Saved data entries
>>>>>

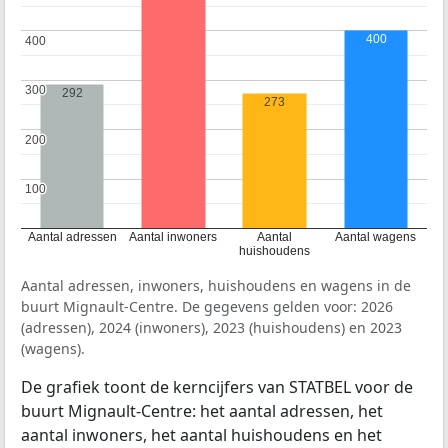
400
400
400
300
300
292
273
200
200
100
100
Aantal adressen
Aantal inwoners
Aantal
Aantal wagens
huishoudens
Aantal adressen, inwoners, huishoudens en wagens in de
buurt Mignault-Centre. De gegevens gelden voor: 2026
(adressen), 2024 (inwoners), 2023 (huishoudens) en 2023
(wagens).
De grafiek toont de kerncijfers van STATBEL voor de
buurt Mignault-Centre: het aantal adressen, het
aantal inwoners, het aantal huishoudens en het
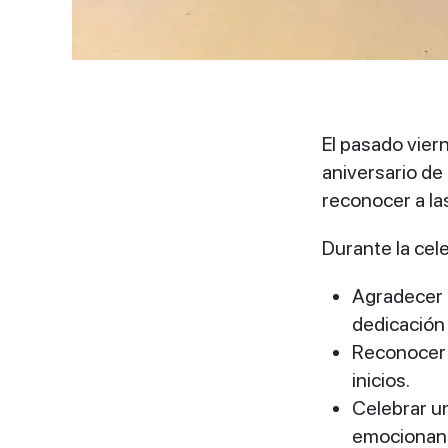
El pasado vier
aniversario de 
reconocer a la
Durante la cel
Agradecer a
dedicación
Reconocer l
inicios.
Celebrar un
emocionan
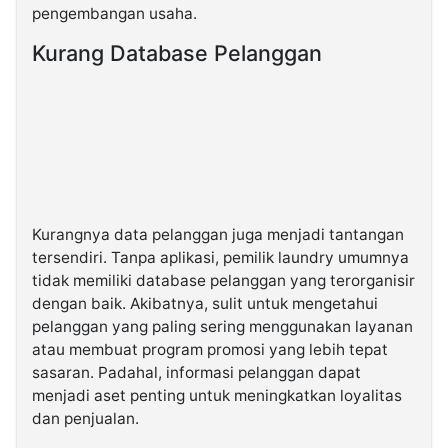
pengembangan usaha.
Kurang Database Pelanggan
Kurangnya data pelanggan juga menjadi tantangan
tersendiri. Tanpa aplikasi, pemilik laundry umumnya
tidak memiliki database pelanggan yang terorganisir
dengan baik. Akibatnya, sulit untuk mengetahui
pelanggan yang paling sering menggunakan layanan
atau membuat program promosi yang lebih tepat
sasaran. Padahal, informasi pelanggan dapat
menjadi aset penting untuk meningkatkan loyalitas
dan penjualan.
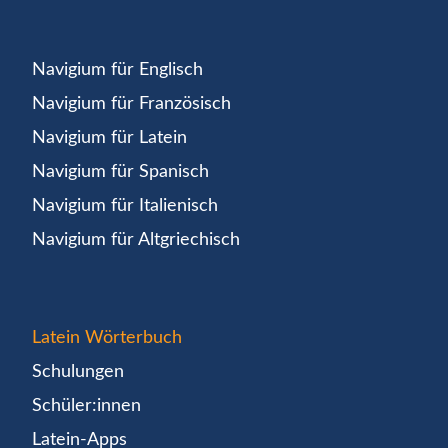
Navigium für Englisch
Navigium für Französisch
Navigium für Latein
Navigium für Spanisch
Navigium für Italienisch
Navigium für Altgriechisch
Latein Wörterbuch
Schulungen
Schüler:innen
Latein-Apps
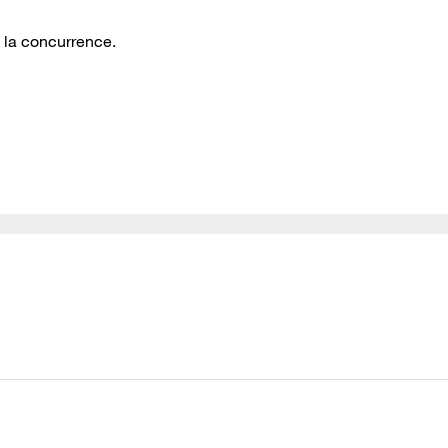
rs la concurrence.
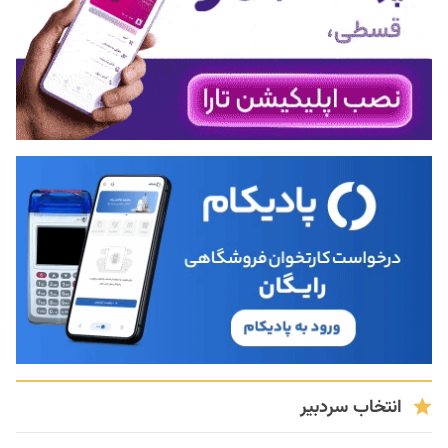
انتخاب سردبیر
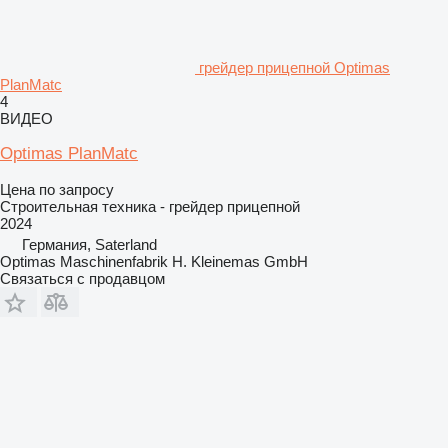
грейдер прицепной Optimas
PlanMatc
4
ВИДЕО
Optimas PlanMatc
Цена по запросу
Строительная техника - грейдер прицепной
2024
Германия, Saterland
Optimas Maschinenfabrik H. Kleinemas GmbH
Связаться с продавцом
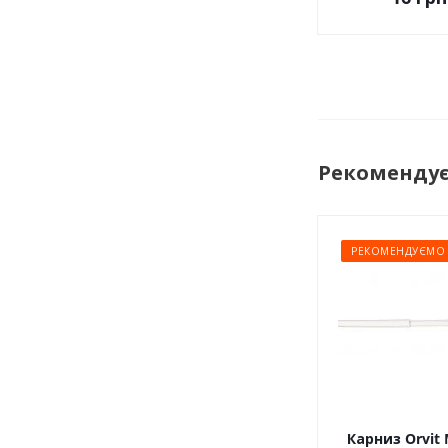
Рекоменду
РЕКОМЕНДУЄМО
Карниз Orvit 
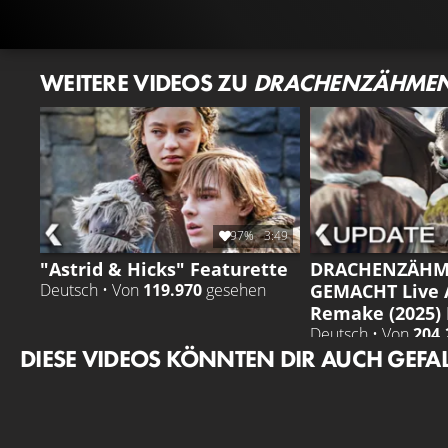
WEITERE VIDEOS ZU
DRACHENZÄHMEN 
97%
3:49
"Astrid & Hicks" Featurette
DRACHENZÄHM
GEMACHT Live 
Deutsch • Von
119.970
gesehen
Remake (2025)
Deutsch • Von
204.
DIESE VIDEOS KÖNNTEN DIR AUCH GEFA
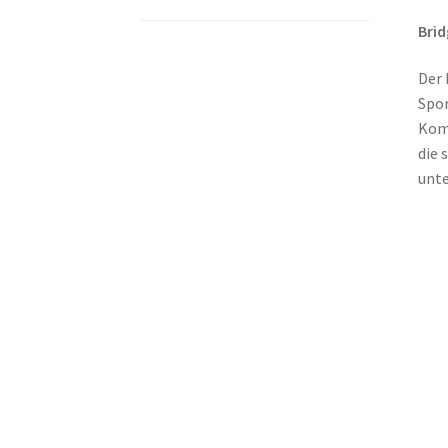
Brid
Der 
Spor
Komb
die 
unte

<<<<<

[TASK DIRECTIONS]: Reproduce all the records verbatim, excluding images.

[ANSWER SECTION]:
400
400
400
300
300
292
273
200
200
100
100
Aantal adressen
Aantal inwoners
Aantal
Aantal wagens
huishoudens
Aantal adressen, inwoners, huishoudens en wagens in de
buurt Mignault-Centre. De gegevens gelden voor: 2026
(adressen), 2024 (inwoners), 2023 (huishoudens) en 2023
(wagens).
De grafiek toont de kerncijfers van STATBEL voor de
buurt Mignault-Centre: het aantal adressen, het
aantal inwoners, het aantal huishoudens en het
El pasado vier
aniversario de 
reconocer a la
Durante la cel
Agradecer a
dedicación
Reconocer l
inicios.
Celebrar un
emocionan
pengembangan usaha.
Kurang Database Pelanggan
Kurangnya data pelanggan juga menjadi tantangan
tersendiri. Tanpa aplikasi, pemilik laundry umumnya
tidak memiliki database pelanggan yang terorganisir
dengan baik. Akibatnya, sulit untuk mengetahui
pelanggan yang paling sering menggunakan layanan
atau membuat program promosi yang lebih tepat
sasaran. Padahal, informasi pelanggan dapat
menjadi aset penting untuk meningkatkan loyalitas
dan penjualan.
Navigium für Englisch
Navigium für Französisch
Navigium für Latein
Navigium für Spanisch
Navigium für Italienisch
Navigium für Altgriechisch
Latein Wörterbuch
Schulungen
Schüler:innen
Latein-Apps
rs la concurrence.
انتخاب سردبیر
грейдер прицепной Optimas
PlanMatc
4
ВИДЕО
Optimas PlanMatc
Цена по запросу
Строительная техника - грейдер прицепной
2024
Германия, Saterland
Optimas Maschinenfabrik H. Kleinemas GmbH
Связаться с продавцом
Рекоменду
РЕКОМЕНДУЄМО
Карниз Orvit 
WEITERE VIDEOS ZU
DRACHENZÄHMEN 
97%
3:49
"Astrid & Hicks" Featurette
DRACHENZÄHM
GEMACHT Live 
Deutsch • Von
119.970
gesehen
Remake (2025)
Deutsch • Von
204.
DIESE VIDEOS KÖNNTEN DIR AUCH GEFA
Brid
Der 
Spor
Komb
die 
unte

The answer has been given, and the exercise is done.